Physical characteristics
- • location: Thornybush Game Reserve, Mpumalanga
- • coordinates: 24°26′51″S 31°16′20″E﻿ / ﻿24.44750°S 31.27222°E
- • location: Confluence with Olifants River, Mpumalanga
- • coordinates: 24°02′32″S 31°30′04″E﻿ / ﻿24.04222°S 31.50111°E

= Nhlaralumi River =

The Nhlaralumi River is a right bank tributary of the Olifants River in the Kruger National Park, in northern Mpumalanga, South Africa. Its origin is in Thornybush Game Reserve. Its northeastwards course takes it through the Timbavati Game Reserve, Umbabat Nature Reserve and eventually the western Kruger Park.
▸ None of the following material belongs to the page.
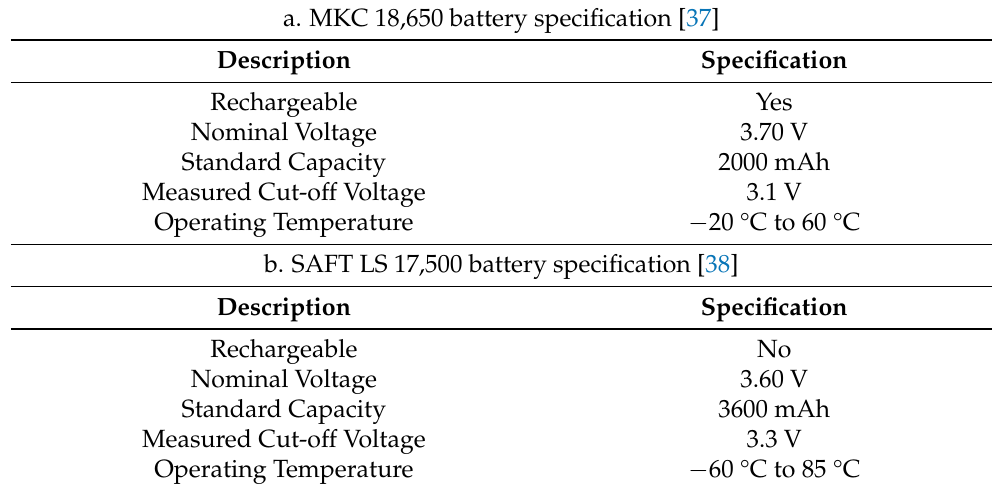
Table 6. Summary of the main battery characteristics.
==Flow volume and frequency==
After artificial impoundments were constructed in the upper reaches of the river, the river became ephemeral with impaired flow volume and frequency. The Dando floods of 18 January 2012 destroyed some artificial impoundments in the upper reaches of the river, and caused extensive damage to the riparian zone environment besides dwellings and roads downstream. Without the impoundments the water table rose to near the bed surface, and the riparian vegetation and diversity of animal life improved.
Rains of 2013 and 2014 were once again sufficient for water flow to resume. The Mbali dam in front of Simbavati Hilltop Lodge in Timbavati was destroyed in 2014, but was repaired in October 2016. The owners of Ingwelala, who are in favour of an open water system, were skeptical that all requirements in terms of permits, permissions, authorization, safety standards, size and flow-through were adhered to during its reconstruction.

==Flora==
Riparian vegetation includes appel-leaf, tamboti, figs, leadwoods, weeping boer-bean and acacia species.